When it comes to adding integers, remember this simple rule: adding a positive number moves you further to the right on the number line, while adding a negative number moves you to the left. In the context of integer addition, this means:

• If you add two positive integers, you'll get a positive sum.
• If you add two negative integers, the result is also negative.
• If you add a positive and a negative integer, you'll need to find the difference between their absolute values, and the sign of the larger absolute value will be the sign of the sum.

Understanding this concept can help when converting and managing operations, like turning subtraction of a negative integer into addition. For instance, subtracting -21 is the same as adding +21, simplifying our original problem into a straightforward addition task: 16 + 21.
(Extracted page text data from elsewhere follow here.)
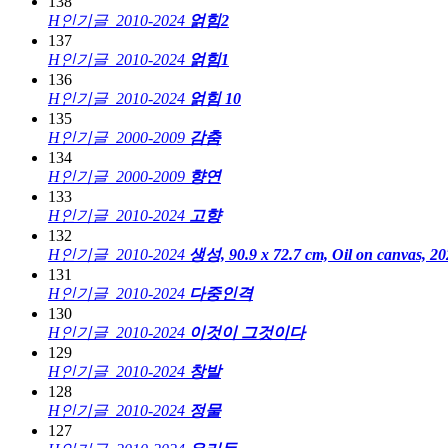
138
H
인기글
2010-2024
얽힘2
137
H
인기글
2010-2024
얽힘1
136
H
인기글
2010-2024
얽힘 10
135
H
인기글
2000-2009
감춤
134
H
인기글
2000-2009
향연
133
H
인기글
2010-2024
고향
132
H
인기글
2010-2024
생성, 90.9 x 72.7 cm, Oil on canvas, 20
131
H
인기글
2010-2024
다중인격
130
H
인기글
2010-2024
이것이 그것이다
129
H
인기글
2010-2024
창발
128
H
인기글
2010-2024
정물
127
Integer operations encompass addition, subtraction, multiplication, and division involving whole numbers. To confidently perform these operations, one must understand their rules and how integers interact positively and negatively. Here's a brief rundown:

• Addition: Combine values, respecting their signs. Positive with positive yields a positive sum, and negative with negative results in a negative sum.
• Subtraction: Often transform it into addition by changing the sign of the number being subtracted. This trick simplifies the operation and reduces errors.
• Multiplication and Division: With two integers, the sign of the result depends on the signs involved. Equal signs yield positive results, while opposite signs produce negative results.

Knowing these rules helps in solving problems more efficiently and understanding the nature of any arithmetic expression.

Mathematical expressions are combinations of numbers, operators, and sometimes variables arranged in a meaningful way to represent calculations. To simplify and interpret these expressions, certain conventions are followed:

• Parentheses: Operations within parentheses are performed first.
• Order of Operations: Follow PEMDAS/BODMAS rules (Parentheses/Brackets, Exponents/Orders, Multiplication and Division, Addition and Subtraction).
• Equivalent Expressions: Expressions that yield the same result are considered equivalent, such as changing subtraction of a negative to addition of a positive in 16 - (-21).

By mastering these guidelines, tackling mathematical expressions becomes much easier, making complex problems simpler to handle.